Everything is a distributed object
lattam at mac.com
Sun Oct 8 21:03:02 UTC 2006
I would never suggest that distributed computing does not work. In
particular it works much better in a closely located cluster type
configuration as GemStone is typically set up. I would not want to use
GemStone or any other transparent distribution system over the public
internet or other WAN system. Also, if the network starts to have
reliability issues GemStone or other transparent systems recover far less
successfully than do explicitly distributed systems. A system built of
communicating systems can deal with outages and gracefully degrade functions
until the connection is again available. Transparent systems generally fail
to do this acceptably.
> -----Original Message-----
> From: squeak-dev-bounces at lists.squeakfoundation.org [mailto:squeak-dev-
> bounces at lists.squeakfoundation.org] On Behalf Of goran at krampe.se
> Sent: Sunday, October 08, 2006 11:11 AM
> To: The general-purpose Squeak developers list
> Subject: Re: Everything is a distributed object
> Martin Drautzburg <Martin.Drautzburg at web.de> wrote:
> > The more I think of it, the more I think Michael Latta is right: "you
> need to
> > know when you are talking to a remote object and handle that differently
> > those in memory". Even if we could implement a shared object memory,
> > would still not solve all problems.
> The "truth" about transparent networking is a rather "old" one by now.

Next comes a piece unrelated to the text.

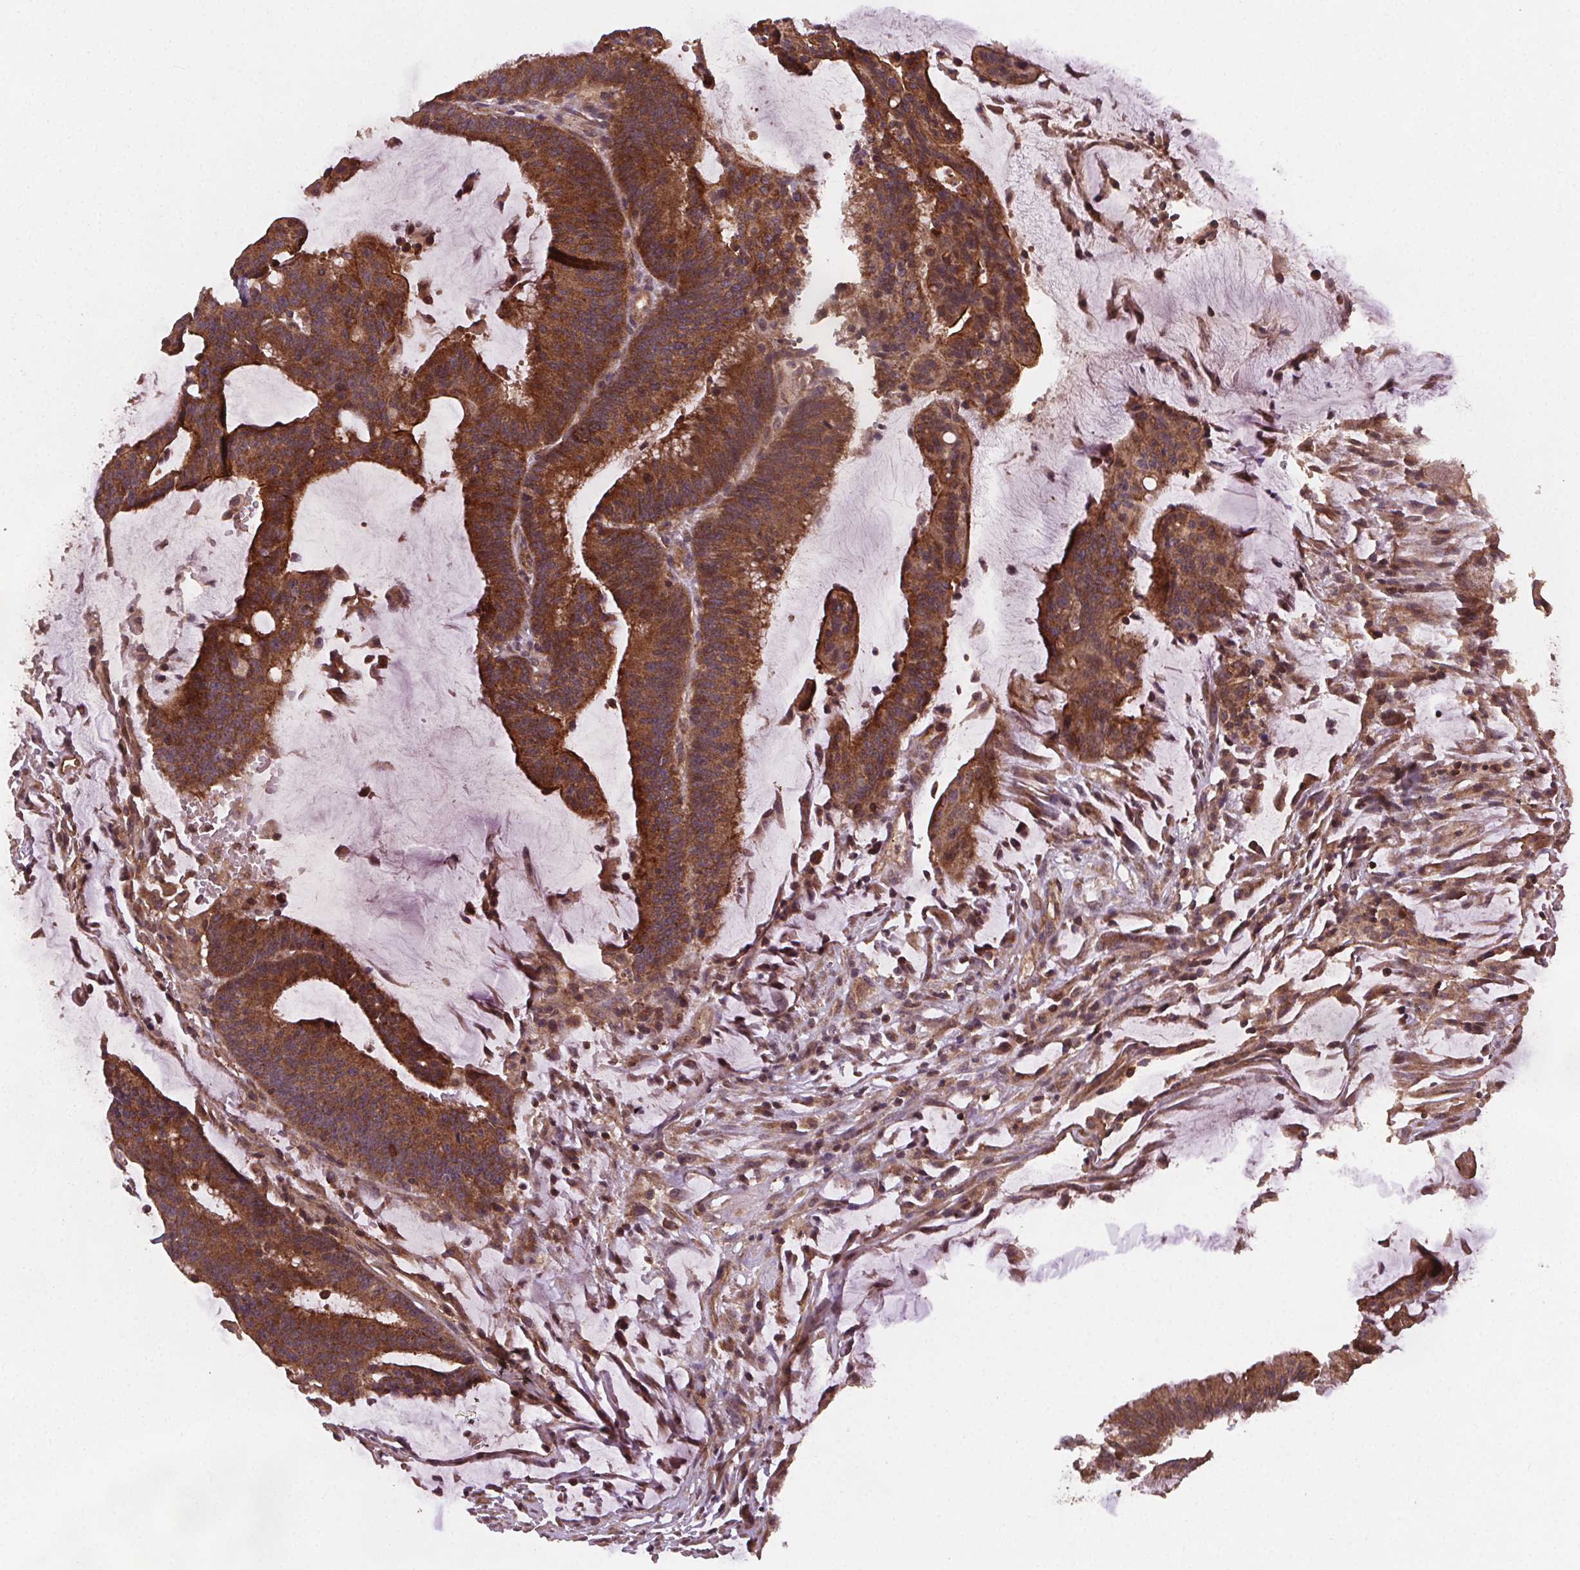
{"staining": {"intensity": "strong", "quantity": ">75%", "location": "cytoplasmic/membranous"}, "tissue": "colorectal cancer", "cell_type": "Tumor cells", "image_type": "cancer", "snomed": [{"axis": "morphology", "description": "Adenocarcinoma, NOS"}, {"axis": "topography", "description": "Colon"}], "caption": "Protein staining of adenocarcinoma (colorectal) tissue displays strong cytoplasmic/membranous expression in approximately >75% of tumor cells. (DAB (3,3'-diaminobenzidine) = brown stain, brightfield microscopy at high magnification).", "gene": "SEC14L2", "patient": {"sex": "female", "age": 78}}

> BUT... the shared object memory has already been implemented and used
> successfully since 1985 in the Smalltalk community IMHO. It is called
> So sure, distributing objects is hard and if you rely on "simplistic"
> methods like using fine grained RPC (or whatever we can call all these
> variations on the theme: CORBA, RMI, SOAP, yaddayadda) - then it can get
> quite nasty.
> GemStone uses a highly advanced "paged" object memory (about 8k per page
> IIRC) with typically a page cache process running on each participating
> node. And then a transactional model on top, similar to how most OODBs
> work I suppose - like Magma for instance.
> Distributed over the Internet? No, typically not. But it is still highly
> distributed and proven successful in quite large systems.